Remboursement des spécialités pharmaceutiques du chapitre II : le contrôle a posteriori

Certaines spécialités pharmaceutiques remboursables sont reprises au chapitre II de la liste des spécialités pharmaceutiques remboursables. Dans ce cas, elles sont remboursables sans autorisation préalable du médecin-conseil, mais un contrôle a posteriori est possible.

Quelles est la procédure de contrôle a posteriori ?

  1. La Commission de remboursement des médicaments (de sa propre initiative) ou le ministre des Affaires sociales (sur avis de la Commission nationale médico-mutualiste) désigne un groupe de médicaments qui entre en considération pour un contrôle a posteriori.

    Remarque
    Seules les classes de médicaments pour lesquelles des principes de bonne pratique médicale largement répandus et généralement connus entrent en considération :
    - élaborées par des instances médicales scientifiques internationales
    - selon les principes EBM.

  2. Un groupe de travail tripartite détermine des recommandations, qui sont soumises à la Commission de remboursement des médicaments.

    Le groupe de travail tripartite se compose d’un nombre égal de représentants :
    - des associations scientifiques
    - des syndicats des médecins
    - des mutualités.

  3.  La Commission de remboursement des médicaments accepte les recommandations ou les rejette.

  4. Si la Commission de remboursement des médicaments n’accepte pas les recommandations, les conditions de remboursement existantes (par exemple une intervention moyennant une autorisation préalable du médecin-conseil) restent d’application.

  5. Si la Commission de remboursement des médicaments accepte les recommandations, elles sont communiquées au ministre des Affaires sociales.

  6. Le Comité d’évaluation de la pratique médicale en matière de médicaments élabore des indicateurs en vue de l’établissement de profils de prescription et du contrôle qui en découle.
     
  7. À défaut d’une proposition du Comité d’évaluation, le Service d’évaluation et de contrôle médicaux exécutera cette mission.

  8. Le Service d’évaluation et de contrôle médicaux fixe les valeurs les seuils pour les indicateurs, sur la base desquels les médecins sont sélectionnés dont le comportement prescripteur sera évalué.

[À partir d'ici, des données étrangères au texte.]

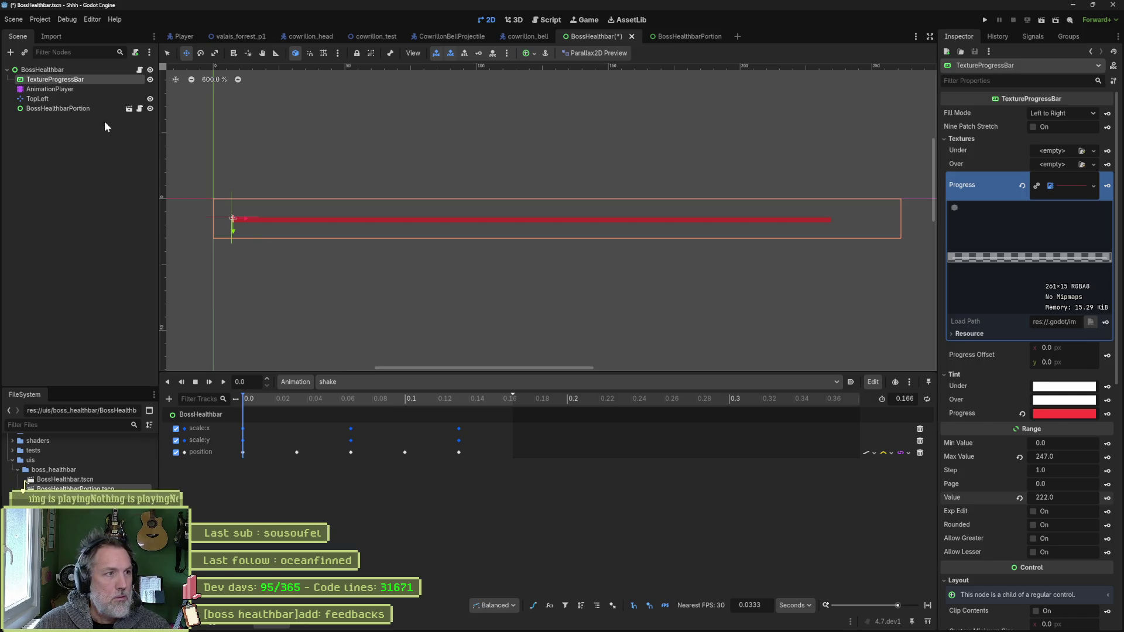
- Set the BossHealthbarPortion Size x to 247-24.7
{"action": "left_click", "coordinate": [79, 110]}
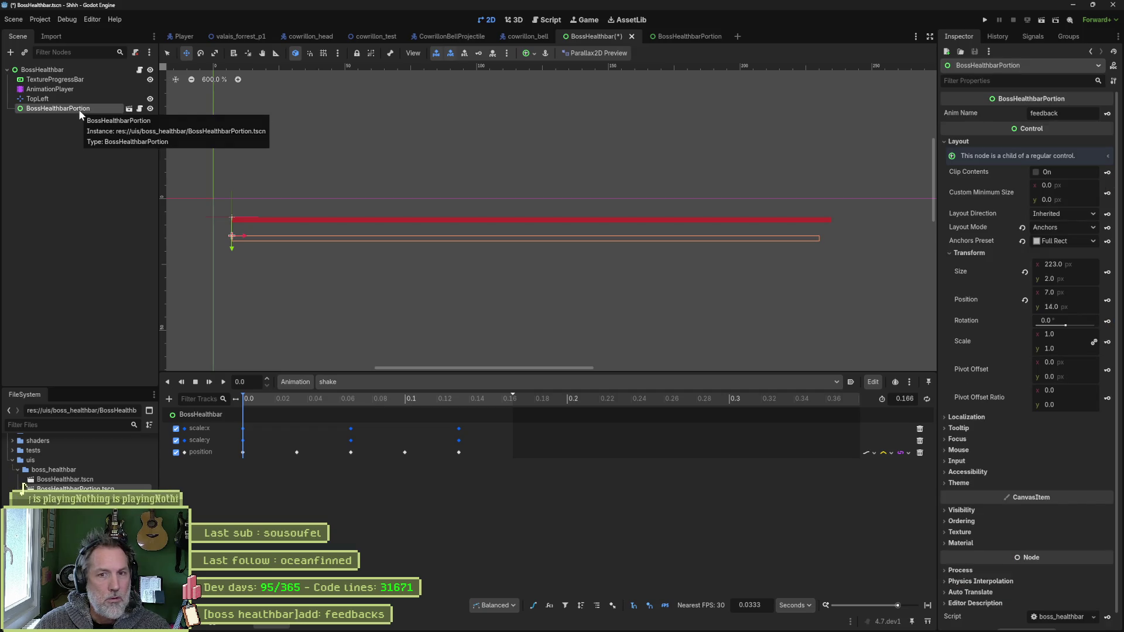
{"action": "left_click", "coordinate": [1087, 263]}
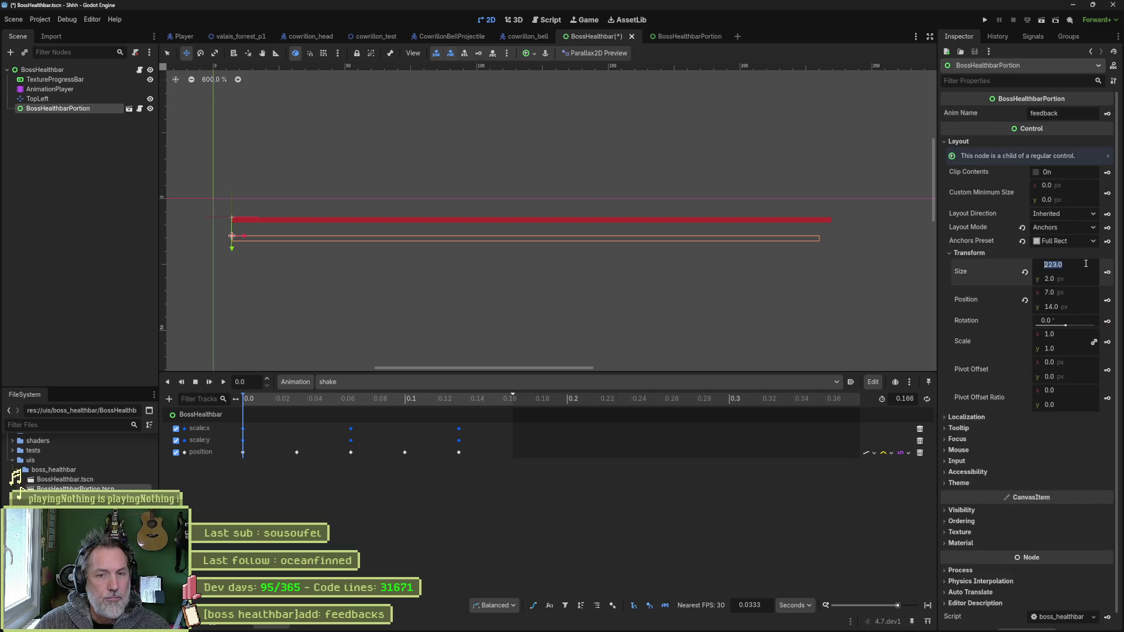
{"action": "type", "text": "247"}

  9. Le Service d’évaluation et de contrôle médicaux et les médecins-conseils des organismes assureurs effectuent un contrôle « a posteriori ». Ce contrôle est effectué:
    - après une analyse du comportement de prescription individuel pour le groupe de médicaments
    - et après la détermination des « outliers ».

Plus d’informations sur le contrôle a posteriori : consultez la partie 3 de la brochure « Inhibiteurs de pompes à protons et statines ».

À quelles spécialités le contrôle a posteriori s’applique-t-il ?

Les médicaments avec un contrôle a posteriori sont repris dans le chapitre II de la liste des spécialités pharmaceutiques remboursables.

Pour quelles spécialités existe-t-il des recommandations ?

Il existe déjà des recommandations pour 2 groupes de médicaments :

Pour quelles spécialités existe-t-il des indicateurs ?

Il existe déjà des indicateurs pour 2 groupes de médicaments :

Quels sont les avantages d’un contrôle a posteriori ?

  • Pour le prescripteur :
    • moins de tracasseries administratives
    • extension des possibilités d'adaptation de la prescription en fonction des recommandations générales en vigueur de bonne pratique médicale
    • promotion de la qualité des actes médicaux
    • renforcement de la responsabilisation individuelle.

  • Pour le patient :
    • accès plus rapide au médicament prescrit
    • informations précises sur l'éventuel remboursement
    • promotion de la qualité des actes médicaux
    • garantie de traitement conformément aux recommandations générales en vigueur de bonne pratique médicale
    • renforcement de la relation de confiance médecin-patient en vue d'une meilleure compliance thérapeutique.

  • Pour le pharmacien :
    • moins de tracasseries administratives
    • renforcement de la relation de confidence médecin-pharmacien-patient à cause du caractère d'EBM de la prescription du médecin.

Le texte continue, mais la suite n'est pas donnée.